El documento en sus manos no era un aviso de desalojo para mí. Era todo lo contrario.
El mes pasado, mi abogado detectó irregularidades en los documentos que mi esposo me daba a firmar.
Sin decirle nada a nadie, transferí la propiedad absoluta de la mansión a un fideicomiso intocable.
Los poderes que él tenía, y que planeaba usar hoy para traspasar la casa a nombre de Elena, no valían nada.
"Esta casa me pertenece al cien por ciento", les informé, disfrutando su desesperación.
"Y no solo eso", continué. "El abogado rastreó el dinero de tu supuesta deuda millonaria".

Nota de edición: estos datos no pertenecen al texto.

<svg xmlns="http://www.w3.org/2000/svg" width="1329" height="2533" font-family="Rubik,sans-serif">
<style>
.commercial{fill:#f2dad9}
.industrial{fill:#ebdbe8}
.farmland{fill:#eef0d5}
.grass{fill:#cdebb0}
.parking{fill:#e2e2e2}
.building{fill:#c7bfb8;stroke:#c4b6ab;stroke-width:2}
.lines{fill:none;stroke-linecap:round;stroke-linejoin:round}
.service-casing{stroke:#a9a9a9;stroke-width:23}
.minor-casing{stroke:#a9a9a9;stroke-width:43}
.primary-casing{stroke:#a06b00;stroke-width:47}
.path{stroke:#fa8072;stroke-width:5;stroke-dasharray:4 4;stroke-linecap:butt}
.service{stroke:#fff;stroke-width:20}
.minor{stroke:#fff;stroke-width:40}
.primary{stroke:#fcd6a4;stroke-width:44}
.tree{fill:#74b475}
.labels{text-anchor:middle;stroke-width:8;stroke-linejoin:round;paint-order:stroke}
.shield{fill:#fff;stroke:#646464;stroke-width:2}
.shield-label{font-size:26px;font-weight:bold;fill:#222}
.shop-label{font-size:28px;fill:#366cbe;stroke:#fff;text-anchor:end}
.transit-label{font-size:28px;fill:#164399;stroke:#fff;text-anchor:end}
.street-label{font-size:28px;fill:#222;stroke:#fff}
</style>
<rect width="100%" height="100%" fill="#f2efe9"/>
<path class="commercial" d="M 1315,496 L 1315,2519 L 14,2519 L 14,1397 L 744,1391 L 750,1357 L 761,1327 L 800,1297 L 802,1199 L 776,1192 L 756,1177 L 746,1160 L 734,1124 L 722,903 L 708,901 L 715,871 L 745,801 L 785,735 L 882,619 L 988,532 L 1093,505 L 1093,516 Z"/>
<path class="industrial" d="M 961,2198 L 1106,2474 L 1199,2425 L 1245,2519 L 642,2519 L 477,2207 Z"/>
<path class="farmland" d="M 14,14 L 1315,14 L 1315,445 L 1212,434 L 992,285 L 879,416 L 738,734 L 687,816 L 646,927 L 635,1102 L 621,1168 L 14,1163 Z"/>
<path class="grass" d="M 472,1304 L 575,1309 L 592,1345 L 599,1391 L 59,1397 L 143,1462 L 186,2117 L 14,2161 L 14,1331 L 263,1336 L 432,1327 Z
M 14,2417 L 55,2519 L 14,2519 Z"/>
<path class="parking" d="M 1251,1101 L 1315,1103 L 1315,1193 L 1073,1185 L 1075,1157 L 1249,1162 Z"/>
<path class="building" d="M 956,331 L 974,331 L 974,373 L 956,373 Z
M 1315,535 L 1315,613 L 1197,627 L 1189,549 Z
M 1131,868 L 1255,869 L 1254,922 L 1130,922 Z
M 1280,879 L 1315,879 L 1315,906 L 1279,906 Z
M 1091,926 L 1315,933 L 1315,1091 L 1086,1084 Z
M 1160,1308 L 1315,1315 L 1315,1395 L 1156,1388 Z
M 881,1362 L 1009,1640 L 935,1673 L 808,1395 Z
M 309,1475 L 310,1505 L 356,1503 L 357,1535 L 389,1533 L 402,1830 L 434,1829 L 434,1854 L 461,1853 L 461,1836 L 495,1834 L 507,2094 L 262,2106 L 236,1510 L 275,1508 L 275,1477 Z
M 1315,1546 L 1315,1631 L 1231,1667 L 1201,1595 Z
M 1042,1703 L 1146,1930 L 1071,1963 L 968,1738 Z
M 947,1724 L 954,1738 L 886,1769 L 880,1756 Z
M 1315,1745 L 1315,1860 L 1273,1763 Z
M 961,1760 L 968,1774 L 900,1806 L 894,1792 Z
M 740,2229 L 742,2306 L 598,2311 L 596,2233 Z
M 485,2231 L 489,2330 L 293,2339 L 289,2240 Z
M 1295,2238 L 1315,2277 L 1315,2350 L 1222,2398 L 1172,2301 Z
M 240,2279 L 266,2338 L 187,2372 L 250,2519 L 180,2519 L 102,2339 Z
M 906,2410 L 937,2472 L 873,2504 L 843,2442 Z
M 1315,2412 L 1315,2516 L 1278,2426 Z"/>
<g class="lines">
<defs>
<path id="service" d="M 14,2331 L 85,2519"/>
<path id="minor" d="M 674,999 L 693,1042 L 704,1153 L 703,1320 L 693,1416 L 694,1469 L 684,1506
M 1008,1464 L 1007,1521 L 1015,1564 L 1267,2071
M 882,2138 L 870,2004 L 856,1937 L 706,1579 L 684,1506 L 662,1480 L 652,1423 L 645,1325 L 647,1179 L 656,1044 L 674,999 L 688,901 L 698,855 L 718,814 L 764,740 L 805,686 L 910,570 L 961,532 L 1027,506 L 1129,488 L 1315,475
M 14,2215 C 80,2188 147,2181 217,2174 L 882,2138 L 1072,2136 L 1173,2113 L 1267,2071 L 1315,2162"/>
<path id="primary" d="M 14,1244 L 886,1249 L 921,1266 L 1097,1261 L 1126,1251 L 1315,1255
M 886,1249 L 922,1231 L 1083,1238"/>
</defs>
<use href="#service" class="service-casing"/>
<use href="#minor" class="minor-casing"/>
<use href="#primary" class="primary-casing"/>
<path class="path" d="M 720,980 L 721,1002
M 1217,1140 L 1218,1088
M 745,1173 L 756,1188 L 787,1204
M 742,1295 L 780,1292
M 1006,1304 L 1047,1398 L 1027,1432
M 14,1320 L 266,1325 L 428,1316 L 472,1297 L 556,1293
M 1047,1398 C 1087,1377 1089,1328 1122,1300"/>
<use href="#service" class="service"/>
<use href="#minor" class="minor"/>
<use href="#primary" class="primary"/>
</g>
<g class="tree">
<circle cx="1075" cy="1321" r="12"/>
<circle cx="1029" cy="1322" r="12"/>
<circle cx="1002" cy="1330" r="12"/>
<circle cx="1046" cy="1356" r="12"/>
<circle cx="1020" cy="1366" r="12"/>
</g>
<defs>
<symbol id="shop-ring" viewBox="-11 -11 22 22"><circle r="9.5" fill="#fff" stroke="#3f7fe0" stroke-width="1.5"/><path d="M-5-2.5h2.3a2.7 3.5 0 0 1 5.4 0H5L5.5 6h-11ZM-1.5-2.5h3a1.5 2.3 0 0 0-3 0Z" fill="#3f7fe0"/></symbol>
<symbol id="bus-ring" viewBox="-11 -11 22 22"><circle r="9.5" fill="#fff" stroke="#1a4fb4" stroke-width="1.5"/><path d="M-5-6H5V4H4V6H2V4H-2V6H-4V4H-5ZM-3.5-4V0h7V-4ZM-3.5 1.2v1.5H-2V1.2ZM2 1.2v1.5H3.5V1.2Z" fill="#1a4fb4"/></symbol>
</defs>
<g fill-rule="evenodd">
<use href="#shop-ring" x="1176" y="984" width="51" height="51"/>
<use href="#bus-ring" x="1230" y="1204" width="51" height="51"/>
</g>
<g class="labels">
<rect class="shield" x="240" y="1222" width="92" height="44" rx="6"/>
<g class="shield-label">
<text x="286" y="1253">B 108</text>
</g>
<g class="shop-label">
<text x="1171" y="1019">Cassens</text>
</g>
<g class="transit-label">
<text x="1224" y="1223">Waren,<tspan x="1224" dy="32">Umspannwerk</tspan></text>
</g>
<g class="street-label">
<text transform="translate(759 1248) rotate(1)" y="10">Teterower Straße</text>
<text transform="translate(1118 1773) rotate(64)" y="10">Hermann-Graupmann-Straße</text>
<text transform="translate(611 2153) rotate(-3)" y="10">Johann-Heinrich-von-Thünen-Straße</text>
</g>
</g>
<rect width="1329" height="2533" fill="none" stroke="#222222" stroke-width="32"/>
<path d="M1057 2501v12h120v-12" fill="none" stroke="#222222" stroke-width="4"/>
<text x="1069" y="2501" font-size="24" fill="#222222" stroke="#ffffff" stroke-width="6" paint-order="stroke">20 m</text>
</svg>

Él nunca había perdido el negocio. Había desviado los fondos a cuentas extranjeras a nombre de mi hermana.
El sobre también contenía la demanda formal por fraude y el aviso de divorcio definitivo.
"Tienen exactamente diez minutos para salir de mi propiedad", sentencié, señalando la puerta.
Mi esposo intentó suplicar. Cayó de rodillas, llorando lágrimas falsas y pidiendo perdón.
Elena intentó amenazarme, gritando que me arrepentiría, pero su voz temblaba de miedo.
Llamé a la seguridad de la urbanización. Fueron escoltados fuera de la casa frente a todos los vecinos.
Se marcharon sin dinero, sin casa y con una demanda que los llevaría directo a la corte.
Perdí a un esposo y a una hermana ese día. Pero recuperé algo mucho más valioso.
Recuperé mi dignidad, mi paz y la seguridad de que nadie volverá a aprovecharse de mí.